By: Shengkai Lin , Kairui Zhou , Yibo Wu and more

With gang scheduling in large-scale distributed Large Language Model training, a single network anomaly can propagate and cause complete task failure. The frequency of such anomalies increases with network scale. However, existing fault-tolerance mechanisms, such as checkpointing and runtime resilience methods, primarily operate at the application layer and inevitably cause disruptions in training progress. We propose to address this challenge by introducing fault tolerance at the Remote Direct Memory Access (RDMA) layer and integrating it with existing application-layer techniques. We present SHIFT, a fault-resilient layer over RDMA that enables seamless redirection of RDMA traffic across different intra-host NICs.

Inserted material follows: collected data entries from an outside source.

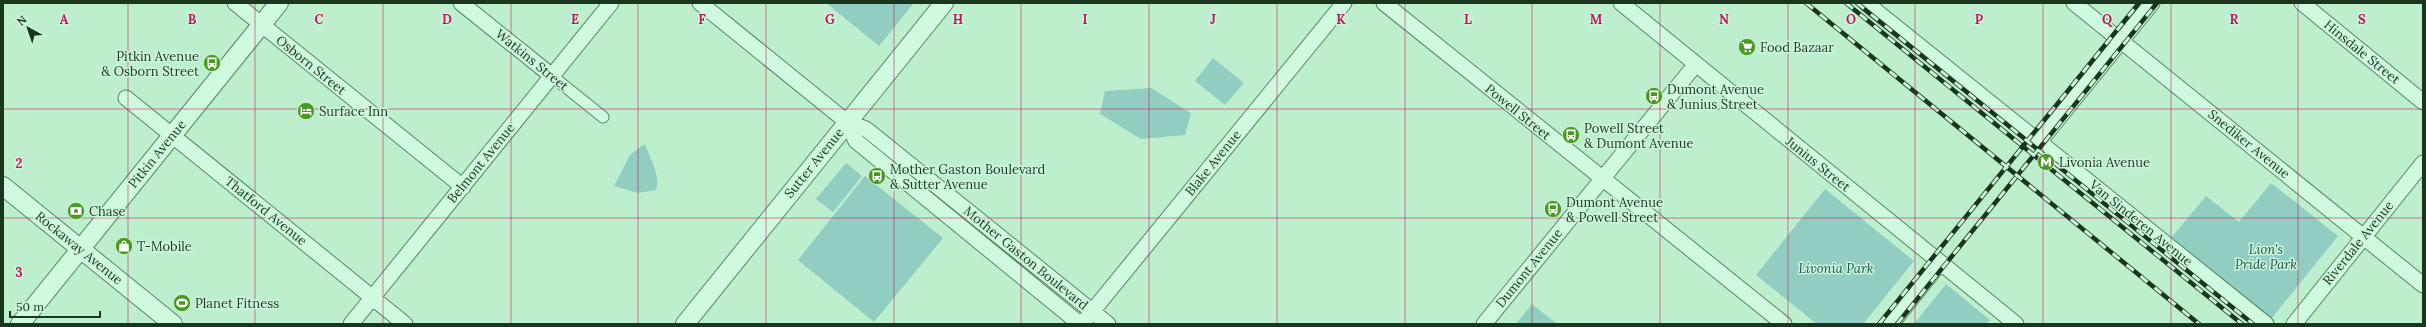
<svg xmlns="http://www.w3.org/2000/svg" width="2426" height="327" font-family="Lora,serif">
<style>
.green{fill:#91cdc0}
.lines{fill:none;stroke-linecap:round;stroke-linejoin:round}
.pedestrian-casing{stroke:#55875f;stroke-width:13}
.minor-casing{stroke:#55875f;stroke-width:17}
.tertiary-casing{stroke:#55875f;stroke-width:20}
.pedestrian{stroke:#d0fadf;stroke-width:11}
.minor{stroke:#d0fadf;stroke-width:15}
.tertiary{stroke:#d0fadf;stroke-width:18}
.rail-casing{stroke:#1b361f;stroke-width:4.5}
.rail{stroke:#ccf6dc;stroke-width:3;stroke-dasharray:9;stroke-linecap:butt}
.grid{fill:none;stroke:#c2185b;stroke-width:1;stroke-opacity:0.55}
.labels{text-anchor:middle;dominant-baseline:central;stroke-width:3;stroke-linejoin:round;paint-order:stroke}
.poi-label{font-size:13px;fill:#1b361f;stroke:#ccf6dc;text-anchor:start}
.street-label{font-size:13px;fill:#1b361f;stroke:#ccf6dc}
.park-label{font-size:13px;font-style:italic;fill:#21534f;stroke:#ccf6dc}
.grid-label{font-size:13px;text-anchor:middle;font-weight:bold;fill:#c2185b;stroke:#ccf6dc;stroke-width:3;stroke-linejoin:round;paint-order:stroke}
</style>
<rect width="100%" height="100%" fill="#bdefcf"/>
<path class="green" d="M 826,3 L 912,3 L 913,4 L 879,46 Z
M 1213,58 L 1244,83 L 1225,105 L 1195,81 Z
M 1151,88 L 1191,113 L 1185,135 L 1141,139 L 1100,114 L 1105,91 Z
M 643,145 L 646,146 C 650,160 661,175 656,190 L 638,193 L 614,186 L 630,155 Z
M 846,163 L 862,176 L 833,212 L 816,199 Z
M 865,176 L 943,238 L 874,322 L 798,260 Z
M 2271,183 L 2338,236 L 2271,319 L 2171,238 L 2206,196 L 2239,222 Z
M 1825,189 L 1914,261 L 1863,324 L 1817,324 L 1756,275 Z
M 1946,284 L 1990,320 L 1986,324 L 1914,324 Z
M 1532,304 L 1557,324 L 1516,324 Z"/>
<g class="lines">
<defs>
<path id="pedestrian" d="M 552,76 L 603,117"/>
<path id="minor" d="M 235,3 L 463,187
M 461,3 L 552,76
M 700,3 L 847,122 L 866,129 L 1108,324
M 1384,3 L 1784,324
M 1621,3 L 2016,324
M 1866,3 L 2266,324
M 2074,3 L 2423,285
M 2302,3 L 2423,102
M 126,98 L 405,324
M 847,122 L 856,141 L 1080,324
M 2040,141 L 2152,3
M 351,324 L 611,3
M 1082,324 L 1344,3
M 1484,324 L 1696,64
M 1891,324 L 1940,263
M 2294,324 L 2423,163"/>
<path id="tertiary" d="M 3,186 L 173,324
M 20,324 L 279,3
M 685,324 L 944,3"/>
</defs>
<use href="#pedestrian" class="pedestrian-casing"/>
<use href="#minor" class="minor-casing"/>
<use href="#tertiary" class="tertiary-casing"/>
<use href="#pedestrian" class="pedestrian"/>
<use href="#minor" class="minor"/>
<use href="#tertiary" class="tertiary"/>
<defs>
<path id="rail" d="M 1806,3 L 2199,324
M 1846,3 L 2242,324
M 1857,3 L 2253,324
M 1879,324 L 2139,3
M 1897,324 L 2157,3"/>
</defs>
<use href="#rail" class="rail-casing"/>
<use href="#rail" class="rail"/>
</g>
<path class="grid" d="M 128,3 L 128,324M 255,3 L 255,324M 383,3 L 383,324M 511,3 L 511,324M 638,3 L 638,324M 766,3 L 766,324M 894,3 L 894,324M 1021,3 L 1021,324M 1149,3 L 1149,324M 1277,3 L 1277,324M 1405,3 L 1405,324M 1532,3 L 1532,324M 1660,3 L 1660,324M 1788,3 L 1788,324M 1915,3 L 1915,324M 2043,3 L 2043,324M 2171,3 L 2171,324M 2298,3 L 2298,324M 3,109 L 2423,109M 3,218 L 2423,218"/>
<defs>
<symbol id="supermarket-disc" viewBox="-11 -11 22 22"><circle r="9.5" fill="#4b9823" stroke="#ccf6dc"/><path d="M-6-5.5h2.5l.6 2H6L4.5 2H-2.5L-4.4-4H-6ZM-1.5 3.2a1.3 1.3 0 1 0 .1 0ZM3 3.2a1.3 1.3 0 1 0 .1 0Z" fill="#fff"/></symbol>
<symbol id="bus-disc" viewBox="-11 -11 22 22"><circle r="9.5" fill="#4b9823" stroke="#ccf6dc"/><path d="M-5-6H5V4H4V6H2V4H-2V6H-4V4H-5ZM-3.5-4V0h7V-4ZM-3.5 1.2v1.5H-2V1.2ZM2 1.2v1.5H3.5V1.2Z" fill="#fff"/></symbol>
<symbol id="hotel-disc" viewBox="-11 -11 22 22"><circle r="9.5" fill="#4b9823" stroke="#ccf6dc"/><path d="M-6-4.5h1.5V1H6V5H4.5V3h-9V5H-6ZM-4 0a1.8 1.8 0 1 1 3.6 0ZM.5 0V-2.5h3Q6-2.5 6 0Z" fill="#fff"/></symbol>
<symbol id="metro-disc" viewBox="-11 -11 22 22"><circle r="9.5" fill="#4b9823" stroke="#ccf6dc"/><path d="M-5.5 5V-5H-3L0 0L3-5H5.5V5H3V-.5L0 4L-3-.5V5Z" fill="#fff"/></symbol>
<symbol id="bank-disc" viewBox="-11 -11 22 22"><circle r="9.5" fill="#4b9823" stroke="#ccf6dc"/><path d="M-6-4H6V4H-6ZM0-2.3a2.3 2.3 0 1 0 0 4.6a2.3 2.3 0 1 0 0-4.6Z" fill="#fff"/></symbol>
<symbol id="shop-disc" viewBox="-11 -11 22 22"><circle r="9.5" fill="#4b9823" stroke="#ccf6dc"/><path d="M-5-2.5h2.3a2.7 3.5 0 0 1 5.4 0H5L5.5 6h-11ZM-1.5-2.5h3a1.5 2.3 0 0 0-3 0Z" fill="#fff"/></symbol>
<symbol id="stadium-disc" viewBox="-11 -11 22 22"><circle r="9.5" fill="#4b9823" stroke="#ccf6dc"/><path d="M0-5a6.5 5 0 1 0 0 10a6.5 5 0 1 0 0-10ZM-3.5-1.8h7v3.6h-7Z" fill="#fff"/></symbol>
</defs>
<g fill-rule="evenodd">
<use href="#supermarket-disc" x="1737" y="37" width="20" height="20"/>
<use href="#bus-disc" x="202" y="53" width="20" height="20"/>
<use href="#bus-disc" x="1644" y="86" width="20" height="20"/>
<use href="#hotel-disc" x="296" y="101" width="20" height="20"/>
<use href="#bus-disc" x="1561" y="125" width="20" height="20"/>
<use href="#metro-disc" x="2036" y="152" width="20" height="20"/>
<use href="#bus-disc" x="867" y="166" width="20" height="20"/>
<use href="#bus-disc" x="1543" y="199" width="20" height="20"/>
<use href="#bank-disc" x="66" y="201" width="20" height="20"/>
<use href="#shop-disc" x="114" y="236" width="20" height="20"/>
<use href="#stadium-disc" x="172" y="293" width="20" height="20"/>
</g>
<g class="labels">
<g class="poi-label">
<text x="1760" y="47">Food Bazaar</text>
<text x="199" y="56" text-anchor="end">Pitkin Avenue<tspan x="199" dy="15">&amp; Osborn Street</tspan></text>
<text x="1667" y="89">Dumont Avenue<tspan x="1667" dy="15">&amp; Junius Street</tspan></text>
<text x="319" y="111">Surface Inn</text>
<text x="1584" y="128">Powell Street<tspan x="1584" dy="15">&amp; Dumont Avenue</tspan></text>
<text x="2059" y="162">Livonia Avenue</text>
<text x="890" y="169">Mother Gaston Boulevard<tspan x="890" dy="15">&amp; Sutter Avenue</tspan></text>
<text x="1566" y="202">Dumont Avenue<tspan x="1566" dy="15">&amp; Powell Street</tspan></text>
<text x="89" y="211">Chase</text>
<text x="137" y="246">T-Mobile</text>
<text x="195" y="303">Planet Fitness</text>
</g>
<g class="street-label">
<text transform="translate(2362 52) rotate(39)">Hinsdale Street</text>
<text transform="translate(532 60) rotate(39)">Watkins Street</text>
<text transform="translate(311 65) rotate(39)">Osborn Street</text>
<text transform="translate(1518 112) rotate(39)">Powell Street</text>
<text transform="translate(2249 144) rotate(39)">Snediker Avenue</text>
<text transform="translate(157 154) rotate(-51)">Pitkin Avenue</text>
<text transform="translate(481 163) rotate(-51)">Belmont Avenue</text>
<text transform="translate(814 163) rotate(-51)">Sutter Avenue</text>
<text transform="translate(1213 163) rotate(-51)">Blake Avenue</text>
<text transform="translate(1818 164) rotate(39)">Junius Street</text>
<text transform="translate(266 211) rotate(39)">Thatford Avenue</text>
<text transform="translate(2141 223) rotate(39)">Van Sinderen Avenue</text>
<text transform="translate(2358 243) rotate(-51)">Riverdale Avenue</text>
<text transform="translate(79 248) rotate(39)">Rockaway Avenue</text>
<text transform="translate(1026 258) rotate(39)">Mother Gaston Boulevard</text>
<text transform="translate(1529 268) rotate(-51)">Dumont Avenue</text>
</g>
<g class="park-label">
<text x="2266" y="249">Lion's<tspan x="2266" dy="15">Pride Park</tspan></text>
<text x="1836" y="268">Livonia Park</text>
</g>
</g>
<g class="grid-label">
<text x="64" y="24">A</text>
<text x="192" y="24">B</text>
<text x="319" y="24">C</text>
<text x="447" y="24">D</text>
<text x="575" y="24">E</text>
<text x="702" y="24">F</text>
<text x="830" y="24">G</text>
<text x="958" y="24">H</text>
<text x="1085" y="24">I</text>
<text x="1213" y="24">J</text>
<text x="1341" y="24">K</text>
<text x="1468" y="24">L</text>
<text x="1596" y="24">M</text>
<text x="1724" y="24">N</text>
<text x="1851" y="24">O</text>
<text x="1979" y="24">P</text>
<text x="2107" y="24">Q</text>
<text x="2234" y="24">R</text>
<text x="2362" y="24">S</text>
<text x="19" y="168">2</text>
<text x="19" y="277">3</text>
</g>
<rect width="2426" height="327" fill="none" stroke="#1b361f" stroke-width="8"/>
<g transform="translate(28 28) rotate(320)" stroke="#ccf6dc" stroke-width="3" paint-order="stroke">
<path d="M0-3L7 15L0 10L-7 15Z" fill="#1b361f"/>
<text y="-6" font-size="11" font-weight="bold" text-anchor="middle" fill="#1b361f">N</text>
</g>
<path d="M10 311v6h90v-6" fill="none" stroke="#1b361f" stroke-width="2"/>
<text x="16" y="311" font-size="12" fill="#1b361f" stroke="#ccf6dc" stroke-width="3" paint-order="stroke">50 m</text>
</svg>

By allowing applications to continue execution in the presence of network anomalies until the next checkpoint, SHIFT effectively minimizes training progress loss. SHIFT is designed to be application-agnostic, transparent to applications, and low-overhead. Through a carefully designed failure state machine and control flow, unmodified applications such as PyTorch with NCCL can run with RDMA-level fault tolerance. Experimental results demonstrate that SHIFT introduces minimal data path overhead while ensuring application continuity under network failures.